Of course, this dawn is not long broken in Britain or anywhere else. Even the front-runners are still on the first lap. But wherever I go, I have to tell you that the US is not at the moment seen as one of those leaders. It has come to be seen as a follower and one that now lags ever further behind.

Reality gap

Those who dispute the reality of climate change can be found everywhere, but the US is their heartland and because of them this is seen as the one great nation that has not yet made up its mind about whether it wants to act, let alone to lead.

Moreover, a new narrative of abundance – a resurgent frontier narrative that draws directly from America’s foundational myths – has developed about unconventional oil and gas.

Some of the best analysts, including Ray Pierrehumbert who is here tonight, have pointed out that there may turn out to be quite a gap between the reality and the expectation. But it is the expectation that is being communicated outside America.
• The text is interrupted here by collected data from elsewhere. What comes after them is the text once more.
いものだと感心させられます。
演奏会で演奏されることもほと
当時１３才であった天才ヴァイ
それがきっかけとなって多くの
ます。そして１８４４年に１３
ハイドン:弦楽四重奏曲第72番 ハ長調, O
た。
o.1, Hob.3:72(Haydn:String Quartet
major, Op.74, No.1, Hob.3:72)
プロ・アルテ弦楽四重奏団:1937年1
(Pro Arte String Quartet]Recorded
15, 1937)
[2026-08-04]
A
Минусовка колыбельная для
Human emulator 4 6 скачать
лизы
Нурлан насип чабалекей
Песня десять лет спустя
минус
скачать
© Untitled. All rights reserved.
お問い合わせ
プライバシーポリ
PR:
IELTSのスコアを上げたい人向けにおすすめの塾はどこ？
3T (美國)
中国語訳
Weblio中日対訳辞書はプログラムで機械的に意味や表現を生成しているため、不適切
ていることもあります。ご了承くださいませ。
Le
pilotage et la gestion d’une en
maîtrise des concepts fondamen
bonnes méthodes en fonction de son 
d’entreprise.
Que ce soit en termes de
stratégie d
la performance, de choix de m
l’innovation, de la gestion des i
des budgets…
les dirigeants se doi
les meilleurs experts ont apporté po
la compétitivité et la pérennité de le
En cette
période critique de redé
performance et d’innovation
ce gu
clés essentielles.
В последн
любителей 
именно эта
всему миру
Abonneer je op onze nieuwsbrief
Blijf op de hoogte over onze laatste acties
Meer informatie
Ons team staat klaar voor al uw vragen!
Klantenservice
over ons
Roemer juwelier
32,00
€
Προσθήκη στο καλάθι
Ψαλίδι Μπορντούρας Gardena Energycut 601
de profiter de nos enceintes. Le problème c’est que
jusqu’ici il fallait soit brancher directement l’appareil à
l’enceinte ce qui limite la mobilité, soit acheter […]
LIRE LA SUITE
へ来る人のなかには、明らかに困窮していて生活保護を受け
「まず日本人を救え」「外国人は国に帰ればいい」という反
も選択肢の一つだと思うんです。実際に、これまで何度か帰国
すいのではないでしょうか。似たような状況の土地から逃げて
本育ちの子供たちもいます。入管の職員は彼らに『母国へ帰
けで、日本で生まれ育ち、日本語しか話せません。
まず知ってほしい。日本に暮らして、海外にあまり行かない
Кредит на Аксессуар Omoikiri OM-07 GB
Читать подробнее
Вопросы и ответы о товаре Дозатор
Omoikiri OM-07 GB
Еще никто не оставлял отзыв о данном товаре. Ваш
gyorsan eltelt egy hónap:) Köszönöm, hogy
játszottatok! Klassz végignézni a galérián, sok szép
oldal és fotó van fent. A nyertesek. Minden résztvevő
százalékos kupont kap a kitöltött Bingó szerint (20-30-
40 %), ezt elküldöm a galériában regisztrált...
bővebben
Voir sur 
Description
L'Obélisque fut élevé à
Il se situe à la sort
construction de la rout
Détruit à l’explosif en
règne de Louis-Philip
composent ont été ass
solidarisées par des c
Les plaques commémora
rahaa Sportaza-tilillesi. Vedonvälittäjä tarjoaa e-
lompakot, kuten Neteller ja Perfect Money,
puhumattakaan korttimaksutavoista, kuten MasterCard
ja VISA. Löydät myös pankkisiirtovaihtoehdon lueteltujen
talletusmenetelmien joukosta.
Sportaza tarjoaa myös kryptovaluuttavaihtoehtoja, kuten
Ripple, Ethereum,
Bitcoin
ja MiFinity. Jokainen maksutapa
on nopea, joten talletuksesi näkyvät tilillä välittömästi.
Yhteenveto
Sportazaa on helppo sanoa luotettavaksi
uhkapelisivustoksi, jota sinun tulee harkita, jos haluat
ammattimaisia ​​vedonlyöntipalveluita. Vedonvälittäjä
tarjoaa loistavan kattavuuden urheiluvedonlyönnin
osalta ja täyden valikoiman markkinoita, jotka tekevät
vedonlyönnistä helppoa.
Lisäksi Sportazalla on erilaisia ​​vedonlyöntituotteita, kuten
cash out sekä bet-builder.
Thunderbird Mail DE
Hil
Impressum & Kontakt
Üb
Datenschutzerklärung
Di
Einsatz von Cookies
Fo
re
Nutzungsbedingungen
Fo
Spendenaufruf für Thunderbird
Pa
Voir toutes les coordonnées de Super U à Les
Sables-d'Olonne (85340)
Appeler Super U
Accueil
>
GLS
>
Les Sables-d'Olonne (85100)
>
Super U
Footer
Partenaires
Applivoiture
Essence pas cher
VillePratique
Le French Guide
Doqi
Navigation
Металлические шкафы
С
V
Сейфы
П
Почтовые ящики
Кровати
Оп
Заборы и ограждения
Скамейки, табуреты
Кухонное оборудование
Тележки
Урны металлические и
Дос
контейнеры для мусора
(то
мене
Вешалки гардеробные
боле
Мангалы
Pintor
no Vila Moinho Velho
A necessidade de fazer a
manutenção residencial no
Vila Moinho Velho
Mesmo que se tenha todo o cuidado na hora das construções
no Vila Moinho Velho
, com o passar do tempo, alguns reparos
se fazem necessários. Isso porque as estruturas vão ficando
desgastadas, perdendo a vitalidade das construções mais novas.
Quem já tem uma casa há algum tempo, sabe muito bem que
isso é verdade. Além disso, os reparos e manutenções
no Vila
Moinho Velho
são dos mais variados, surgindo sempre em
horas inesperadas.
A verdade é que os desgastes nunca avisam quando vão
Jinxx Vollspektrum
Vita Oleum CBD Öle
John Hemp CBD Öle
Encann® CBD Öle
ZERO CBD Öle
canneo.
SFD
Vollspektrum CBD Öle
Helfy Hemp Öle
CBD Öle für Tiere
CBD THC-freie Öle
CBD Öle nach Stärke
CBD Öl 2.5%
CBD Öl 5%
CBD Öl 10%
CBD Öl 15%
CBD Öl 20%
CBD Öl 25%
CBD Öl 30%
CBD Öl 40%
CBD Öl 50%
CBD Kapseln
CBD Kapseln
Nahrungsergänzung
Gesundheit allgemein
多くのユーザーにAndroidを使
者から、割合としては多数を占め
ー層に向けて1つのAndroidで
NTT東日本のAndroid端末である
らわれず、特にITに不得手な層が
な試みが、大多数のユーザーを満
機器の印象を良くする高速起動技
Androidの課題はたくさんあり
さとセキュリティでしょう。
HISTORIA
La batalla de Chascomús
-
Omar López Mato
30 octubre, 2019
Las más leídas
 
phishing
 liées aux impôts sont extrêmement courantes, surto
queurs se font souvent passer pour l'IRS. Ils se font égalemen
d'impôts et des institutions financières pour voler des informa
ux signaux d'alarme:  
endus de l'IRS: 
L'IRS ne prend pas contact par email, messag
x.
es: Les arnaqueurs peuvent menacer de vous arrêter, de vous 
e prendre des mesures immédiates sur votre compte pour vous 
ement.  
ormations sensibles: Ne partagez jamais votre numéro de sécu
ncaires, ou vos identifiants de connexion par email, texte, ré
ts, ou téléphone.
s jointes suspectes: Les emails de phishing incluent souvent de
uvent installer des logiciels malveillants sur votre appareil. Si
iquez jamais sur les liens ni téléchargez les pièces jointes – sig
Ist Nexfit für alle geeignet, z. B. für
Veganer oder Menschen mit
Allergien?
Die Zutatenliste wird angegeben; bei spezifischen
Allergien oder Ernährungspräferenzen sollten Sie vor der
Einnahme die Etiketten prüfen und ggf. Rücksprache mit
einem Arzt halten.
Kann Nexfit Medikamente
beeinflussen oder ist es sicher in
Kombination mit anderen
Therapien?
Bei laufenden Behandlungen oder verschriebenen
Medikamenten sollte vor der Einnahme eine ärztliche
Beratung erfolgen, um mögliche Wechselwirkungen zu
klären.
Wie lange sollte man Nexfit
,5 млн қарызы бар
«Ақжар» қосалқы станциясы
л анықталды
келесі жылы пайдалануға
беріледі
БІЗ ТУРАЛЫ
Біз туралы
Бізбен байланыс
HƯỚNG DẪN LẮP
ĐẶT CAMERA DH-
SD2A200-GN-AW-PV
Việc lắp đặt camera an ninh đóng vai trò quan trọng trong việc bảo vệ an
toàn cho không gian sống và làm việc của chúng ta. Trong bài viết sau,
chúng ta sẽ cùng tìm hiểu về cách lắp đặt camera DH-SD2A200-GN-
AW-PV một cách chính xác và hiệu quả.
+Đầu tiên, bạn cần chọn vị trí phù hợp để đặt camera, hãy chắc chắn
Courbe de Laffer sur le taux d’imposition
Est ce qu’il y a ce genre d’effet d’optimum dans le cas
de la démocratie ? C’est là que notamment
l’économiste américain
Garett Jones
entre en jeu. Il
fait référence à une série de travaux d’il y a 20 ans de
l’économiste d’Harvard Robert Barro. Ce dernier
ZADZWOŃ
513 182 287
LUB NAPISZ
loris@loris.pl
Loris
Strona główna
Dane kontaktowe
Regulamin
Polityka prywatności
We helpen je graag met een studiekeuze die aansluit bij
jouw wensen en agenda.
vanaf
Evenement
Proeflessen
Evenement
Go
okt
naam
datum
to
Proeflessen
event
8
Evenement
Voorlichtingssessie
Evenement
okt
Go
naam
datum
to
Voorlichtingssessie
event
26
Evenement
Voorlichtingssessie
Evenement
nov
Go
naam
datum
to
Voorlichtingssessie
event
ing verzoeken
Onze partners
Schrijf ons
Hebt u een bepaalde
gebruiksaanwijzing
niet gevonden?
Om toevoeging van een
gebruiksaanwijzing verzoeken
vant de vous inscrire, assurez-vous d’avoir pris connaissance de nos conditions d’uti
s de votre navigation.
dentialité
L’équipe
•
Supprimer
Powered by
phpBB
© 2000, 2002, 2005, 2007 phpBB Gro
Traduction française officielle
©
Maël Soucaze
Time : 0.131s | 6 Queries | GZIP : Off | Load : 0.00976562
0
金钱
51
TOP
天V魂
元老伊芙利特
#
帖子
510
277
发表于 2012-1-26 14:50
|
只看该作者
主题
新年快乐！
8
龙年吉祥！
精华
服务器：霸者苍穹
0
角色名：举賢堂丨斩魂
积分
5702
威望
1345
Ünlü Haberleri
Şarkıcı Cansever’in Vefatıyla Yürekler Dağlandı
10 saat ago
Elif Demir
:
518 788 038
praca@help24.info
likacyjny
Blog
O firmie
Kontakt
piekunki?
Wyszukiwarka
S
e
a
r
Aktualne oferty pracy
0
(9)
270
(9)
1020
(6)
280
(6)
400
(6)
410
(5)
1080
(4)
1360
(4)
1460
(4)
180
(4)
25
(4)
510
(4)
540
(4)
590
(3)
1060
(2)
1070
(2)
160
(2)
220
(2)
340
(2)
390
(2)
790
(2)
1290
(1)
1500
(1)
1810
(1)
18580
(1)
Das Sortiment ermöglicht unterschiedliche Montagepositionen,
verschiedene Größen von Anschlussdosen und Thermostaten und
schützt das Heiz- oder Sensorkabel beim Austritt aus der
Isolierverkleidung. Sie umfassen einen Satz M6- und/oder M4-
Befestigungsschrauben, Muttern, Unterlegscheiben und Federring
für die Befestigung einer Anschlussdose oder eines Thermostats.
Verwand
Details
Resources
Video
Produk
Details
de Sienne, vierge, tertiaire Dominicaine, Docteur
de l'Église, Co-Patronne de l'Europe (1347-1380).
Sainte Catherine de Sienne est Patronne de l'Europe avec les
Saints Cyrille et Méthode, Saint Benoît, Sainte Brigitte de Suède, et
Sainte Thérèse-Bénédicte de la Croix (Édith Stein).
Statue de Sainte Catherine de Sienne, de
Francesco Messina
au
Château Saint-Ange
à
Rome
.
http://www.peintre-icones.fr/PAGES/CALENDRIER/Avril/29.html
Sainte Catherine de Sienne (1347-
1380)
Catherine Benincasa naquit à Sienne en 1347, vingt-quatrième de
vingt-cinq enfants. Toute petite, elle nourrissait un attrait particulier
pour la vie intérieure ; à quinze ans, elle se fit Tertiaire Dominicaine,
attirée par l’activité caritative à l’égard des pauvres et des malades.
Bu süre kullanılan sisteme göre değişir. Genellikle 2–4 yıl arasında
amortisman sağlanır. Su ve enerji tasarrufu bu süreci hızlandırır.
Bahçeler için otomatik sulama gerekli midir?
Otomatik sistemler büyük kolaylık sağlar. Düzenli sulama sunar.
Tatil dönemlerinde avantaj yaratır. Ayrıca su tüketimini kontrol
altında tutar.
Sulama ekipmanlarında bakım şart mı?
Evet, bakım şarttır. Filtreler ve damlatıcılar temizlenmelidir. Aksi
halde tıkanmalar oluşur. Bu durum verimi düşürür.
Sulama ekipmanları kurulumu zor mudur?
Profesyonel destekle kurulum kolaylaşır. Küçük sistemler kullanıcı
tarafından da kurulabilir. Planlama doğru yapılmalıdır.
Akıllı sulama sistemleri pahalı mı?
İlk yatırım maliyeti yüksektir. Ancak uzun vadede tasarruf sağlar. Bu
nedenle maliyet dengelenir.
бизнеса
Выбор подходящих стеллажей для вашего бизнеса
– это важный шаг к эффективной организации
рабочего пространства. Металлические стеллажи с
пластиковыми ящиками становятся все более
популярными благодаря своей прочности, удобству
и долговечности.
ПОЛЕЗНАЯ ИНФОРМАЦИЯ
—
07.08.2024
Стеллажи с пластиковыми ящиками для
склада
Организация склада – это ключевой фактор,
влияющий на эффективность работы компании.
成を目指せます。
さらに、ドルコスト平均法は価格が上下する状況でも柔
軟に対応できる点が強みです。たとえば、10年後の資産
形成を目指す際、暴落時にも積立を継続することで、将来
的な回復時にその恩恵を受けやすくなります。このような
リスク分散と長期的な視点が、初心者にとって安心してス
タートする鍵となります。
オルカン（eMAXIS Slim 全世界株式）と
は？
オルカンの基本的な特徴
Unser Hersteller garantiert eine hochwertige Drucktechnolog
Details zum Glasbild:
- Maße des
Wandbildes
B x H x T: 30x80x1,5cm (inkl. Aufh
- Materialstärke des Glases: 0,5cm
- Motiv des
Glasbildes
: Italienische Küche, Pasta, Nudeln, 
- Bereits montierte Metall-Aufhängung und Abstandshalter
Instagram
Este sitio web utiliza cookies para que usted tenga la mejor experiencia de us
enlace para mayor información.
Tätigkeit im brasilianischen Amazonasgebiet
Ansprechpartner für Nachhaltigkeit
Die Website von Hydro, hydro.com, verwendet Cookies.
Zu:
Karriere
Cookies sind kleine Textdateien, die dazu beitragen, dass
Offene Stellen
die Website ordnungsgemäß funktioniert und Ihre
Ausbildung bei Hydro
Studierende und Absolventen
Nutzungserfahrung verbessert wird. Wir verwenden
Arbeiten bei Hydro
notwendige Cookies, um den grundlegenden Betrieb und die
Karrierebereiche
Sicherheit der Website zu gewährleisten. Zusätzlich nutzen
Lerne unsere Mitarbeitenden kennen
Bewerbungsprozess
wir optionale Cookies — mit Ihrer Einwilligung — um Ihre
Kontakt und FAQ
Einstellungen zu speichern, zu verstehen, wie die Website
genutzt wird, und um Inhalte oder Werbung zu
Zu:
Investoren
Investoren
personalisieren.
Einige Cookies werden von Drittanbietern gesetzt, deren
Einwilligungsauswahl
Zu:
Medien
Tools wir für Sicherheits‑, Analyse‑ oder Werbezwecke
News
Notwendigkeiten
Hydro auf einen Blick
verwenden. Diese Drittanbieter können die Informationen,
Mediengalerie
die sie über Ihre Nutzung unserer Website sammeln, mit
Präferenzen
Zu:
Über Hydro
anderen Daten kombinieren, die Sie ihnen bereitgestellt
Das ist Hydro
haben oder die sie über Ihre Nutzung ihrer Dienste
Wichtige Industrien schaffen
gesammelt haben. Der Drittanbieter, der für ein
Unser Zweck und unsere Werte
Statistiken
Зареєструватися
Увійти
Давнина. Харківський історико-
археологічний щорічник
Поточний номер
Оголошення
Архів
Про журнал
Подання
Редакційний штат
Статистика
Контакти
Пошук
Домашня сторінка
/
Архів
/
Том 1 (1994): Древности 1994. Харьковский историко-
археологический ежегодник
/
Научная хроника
There is little accompanying signal, audible beyond these shores, of concern about locking in a new generation of gas fired power stations unabated with CCS; crowding out investment in renewables; and putting off the electrification of the vehicle fleet. The carbon gain from displaced coal emissions, which is marginal and short-term, seems to be distracting attention from the long-term harm of transformation deferred.

Some will no doubt point to the real, in some cases dramatic, progress being made in other parts of the US energy economy. Conservation in Massachusetts. Wind in Texas. Cap and trade (yes, cap and trade) and much else in California. But so far, at least as seen from outside America, none of this matches the momentum building up elsewhere.

Hand of history

It was China that last year invested more in renewable energy deployment than any other economy, some $68 billion, up 20% on 2011. Last year, the US installed 1.8 GW of new solar photovoltaic generating capacity, equivalent to around 2 large power stations.

This year, China intends to install nearly 6 times as much. Germany meanwhile has embarked on a deep restructuring of its electricity system, following the decision to phase out nuclear. There are now times, when the wind is blowing and the sun is shining, when Germany is powered 100% by renewables. Yes, you heard that right. 100%.

Ladies and gentlemen, the world is at an energy crossroads. The consumer economies – Europe, China, Japan, Korea – are going to get out of fossil energy. Don’t confuse short-term fluctuations with structural trends. The producers – Russia, Saudi Arabia, Canada, OPEC – see less interest in such a transformation and are working to delay it.

America is both producer and consumer. But it cannot be on both sides of this fence at once. On which side of the fence – which side of history – will America choose to stand?


John Ashton Arizona Speech 2013 by

From 2006-12, John Ashton was the Special Representative for Climate Change for three successive UK Foreign Secretaries. He is a cofounder of E3G, a Fellow of the European Climate Foundation, a Distinguished Policy Fellow at Imperial College, London and a visiting professor at the London University School of Oriental and African Studies. He is a Trustee of the UK Youth Climate Coalition, and of Tipping Point.